Comienzo a trabajar ante la insistencia de mi madre, pues ella quiere que, entre mis compañeras de trabajo, encuentre alivio para mi dolor. Es la única persona a la que no puedo engañar con mi conducta aparentemente aliviada. Las madres, con esa perspicacia que las caracteriza, son capaces de percibir cada uno de los traumas que experimentan sus retoños y, la mía ha desarrollado su sexto sentido. Ese día, después de contemplarme profundamente se atreve a decir:
-Estás ausente, no logro encontrarte. Tienes la mirada perdida.
-No digas eso - replico - estoy tranquila ¿no estás contenta?
-No, yo sé que esa tranquilidad no es real, es aparente. Solo quiero que confíes en mí y me digas la verdad.

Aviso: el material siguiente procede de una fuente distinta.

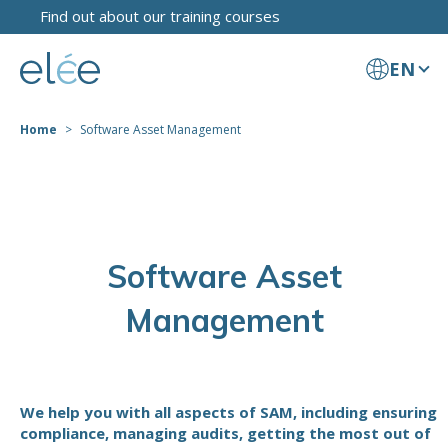
Find out about our training courses
EN
Home
Software Asset Management
Software Asset
Management
We help you with all aspects of SAM, including ensuring
compliance, managing audits, getting the most out of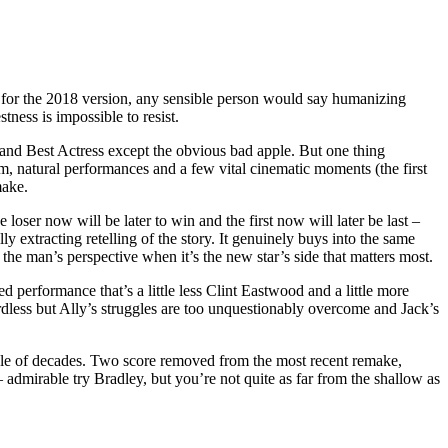
iler for the 2018 version, any sensible person would say humanizing
ness is impossible to resist.
r and Best Actress except the obvious bad apple. But one thing
ism, natural performances and a few vital cinematic moments (the first
make.
 loser now will be later to win and the first now will later be last –
lly extracting retelling of the story. It genuinely buys into the same
om the man’s perspective when it’s the new star’s side that matters most.
d performance that’s a little less Clint Eastwood and a little more
rdless but Ally’s struggles are too unquestionably overcome and Jack’s
couple of decades. Two score removed from the most recent remake,
 – admirable try Bradley, but you’re not quite as far from the shallow as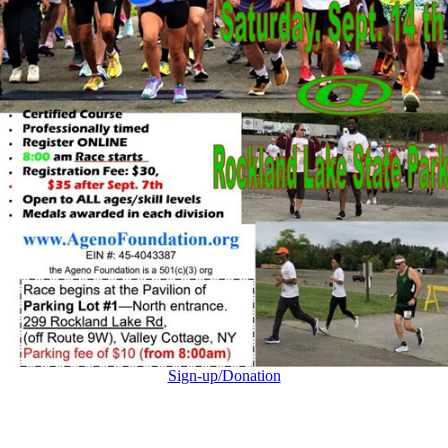
Sign-up/Donation
Go
to
Top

Me molestan sus palabras, hasta comienzo a sentirme incomprendida porque, para mi mente atormentada, yo me recupero de forma visible. Siento, a partir de entonces, a la autora de mis días desconfiada y alerta conmigo. Procuro calmarla con mi conducta juiciosa, hasta acepto invitaciones de mis compañeros de trabajo, sin desearlo, pero una madre, conoce al fruto de su vientre como nadie y cual espectadora inteligente y crítica escudriña los detalles, esperando las señales para actuar.
Muchos meses después, en una de aquellas invitaciones me presentan a un joven que muestra cierto interés por mí. Me agrada su conversación porque, desde el primer vocablo, se puede descifrar que posee una esmerada educación. En su afán por llamar mi atención y sostener una charla afable y sana pregunta:
- ¿No tienes hijos?
Aquella interrogante me despierta recuerdos de momentos difíciles de mi vida. Me traslado a la época en que Alberto y yo añorábamos un bebé y a las innumerables pruebas a las que nos sometimos para ello. No existió nunca ningún impedimento médico que nos imposibilitara ser padres, pero, a pesar de los esfuerzos, nunca se materializó.
Recuerdo que la tristeza me invadió y lloraba, con frecuencia, cuando la naturaleza anunciaba su presencia durante el período menstrual y mi esposo me abrazaba con fuerza para hacerme sentir querida y deseada. Después y gracias a su apoyo aquellos episodios quedaron como un punto doloroso en mis recuerdos, sin él, mi autoestima, se hubiera comprometido considerablemente. Entonces miro al muchacho despectivamente, la frialdad que encuentra en mi respuesta lo paraliza, y yo aprovecho para levantarme y salir del lugar.